In mid-summer, this mountain-fed stream provides great relief for swimmers and some cliff-diving excitement (among other untold activities) up at the Blue Hole.

Chilhowee Recreation Area:

This is Benton Falls in the late fall (as taken with my old camera phone). You find it by following the recreation area’s trailhead located on top of Chilhowee Mountain. Mountain bikers are welcome on the trail that leads to the falls. As you can see from the picture, the base of the falls is easily accessible to hikers with a terrific picnic table-sized rock or two just waiting for lunch to be enjoyed.

Chickamauga Lake:

Chickamauga Lake has a multitude of recreational opportunities, including boating and skiing, but perhaps is best known for its bass fishing.
We do have a rule in our family, though – it’s called “catch, kiss and release.”
There are several bass in this lake who have been permanently traumatized from this practice.

South Cumberland State Park – Savage Gulf:

So, back to hiking… Here are a few of the fun finds at Savage Gulf (all to include a wet steamy spot on my camera lens):

  1. Here’s the beginning of the trailhead, where hikers and campers sign in. The sign might clue you in to one potential reason (though, by far, not the most common).
  2. The old moonshine still area next to the creek. I’m just stopping in here to get a quick drink.
  3. My friend, Jenny’s pretty psychedelic-colored mushroom find of the day. Let me emphasize that we did not pick this – it was an accidental shoe-disturbance incident. However, I’ve always been taught to either release or eat my catches in the wild.
  4. Hanging out on one of the swinging bridges on the trail. I feel so Indiana-Jones’-ish.
  5. A nice view of the falls. (This was taken in early fall, as it was a trickle when the other hike was made in the summer.)

Signal Point:

Here is of the trailhead at Signal Point that looks down upon the Tennessee River. 

Down the trail from Signal Point is the Overlook to Julia Falls. Early spring or late fall provides the best view of the falls, when the foliage isn’t full and the water levels are sufficient for steady flow.

The Cumberland Trail will go around the bend of the Tennessee River for camping. But for day hikes, there’s always Rainbow Falls beneath (known as Miracle Falls to some).

My apologies that my only recent picture of Rainbow Falls has me in the way, pointing out the falls, in case you were to miss it.
Here’s a less recent one that demonstrates how it looks to get down into the gorge to the falls during a wet spring season:

Ocoee River:

The Ocoee is a quick trip up the road for a cool afternoon splash down some Class III-IV rapids.

Here’s a run through Double Trouble (not to be mistaken with those two up front). I’m the only girl in the raft, so if you don’t recognize which one that is, just keep it to yourself.

If you’re looking for a calmer experience, try out the Ocoee’s twin, the Hiwassee River.

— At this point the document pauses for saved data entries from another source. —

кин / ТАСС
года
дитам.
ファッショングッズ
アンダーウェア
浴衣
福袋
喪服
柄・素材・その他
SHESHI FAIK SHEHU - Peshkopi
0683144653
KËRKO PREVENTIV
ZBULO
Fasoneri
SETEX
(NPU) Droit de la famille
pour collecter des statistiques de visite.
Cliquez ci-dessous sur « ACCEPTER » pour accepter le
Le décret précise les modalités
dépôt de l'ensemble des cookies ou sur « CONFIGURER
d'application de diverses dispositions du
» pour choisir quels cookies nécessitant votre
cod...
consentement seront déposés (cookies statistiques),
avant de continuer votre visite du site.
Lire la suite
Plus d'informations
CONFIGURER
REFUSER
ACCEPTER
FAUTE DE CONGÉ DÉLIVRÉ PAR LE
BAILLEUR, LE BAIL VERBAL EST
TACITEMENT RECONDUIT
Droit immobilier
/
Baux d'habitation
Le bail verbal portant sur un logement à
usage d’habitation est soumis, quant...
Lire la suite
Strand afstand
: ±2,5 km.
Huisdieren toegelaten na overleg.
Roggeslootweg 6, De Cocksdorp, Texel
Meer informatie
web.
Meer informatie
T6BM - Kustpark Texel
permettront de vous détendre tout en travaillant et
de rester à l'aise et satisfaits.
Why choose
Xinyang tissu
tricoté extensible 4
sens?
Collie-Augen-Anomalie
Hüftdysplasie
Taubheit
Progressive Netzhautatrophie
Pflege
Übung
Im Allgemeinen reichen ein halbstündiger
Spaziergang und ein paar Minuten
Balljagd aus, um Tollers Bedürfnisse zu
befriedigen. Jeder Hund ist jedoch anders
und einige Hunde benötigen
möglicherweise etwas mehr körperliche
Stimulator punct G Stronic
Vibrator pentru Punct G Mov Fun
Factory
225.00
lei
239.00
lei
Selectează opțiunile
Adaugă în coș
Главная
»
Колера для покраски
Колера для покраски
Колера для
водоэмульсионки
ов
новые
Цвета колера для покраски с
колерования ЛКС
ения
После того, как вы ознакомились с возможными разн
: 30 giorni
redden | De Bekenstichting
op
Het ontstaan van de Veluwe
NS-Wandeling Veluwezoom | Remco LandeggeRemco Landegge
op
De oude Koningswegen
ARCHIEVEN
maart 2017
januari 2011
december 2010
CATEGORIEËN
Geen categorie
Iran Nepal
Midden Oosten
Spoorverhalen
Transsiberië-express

Its rapids are lower class (in a family-welcoming, polite sort of way). My first whitewater experience ever was in a tube going down the Hiwassee. Once I hit Devil’s Shoals, I’ve been happily hooked since. I most enjoy taking my whitewater canoe down, as it’s about the only opportunity for a carnage event to occur on this Class I-II float river.

Nantahala River:

Or you can head on up US 64/74 until you reach the Nantahala. It’s a fun run that’s continuous with mostly Class IIs until you reach the Class III Nantahala Falls at the end, which is part of the photo op you see here.

Consider this list a Sampler Platter, based on a few pics I happened to recently have on hand. The beautiful exploration experiences in this area seem never-ending.

So do you care to guess the general Happy-go-lucky region in which I live?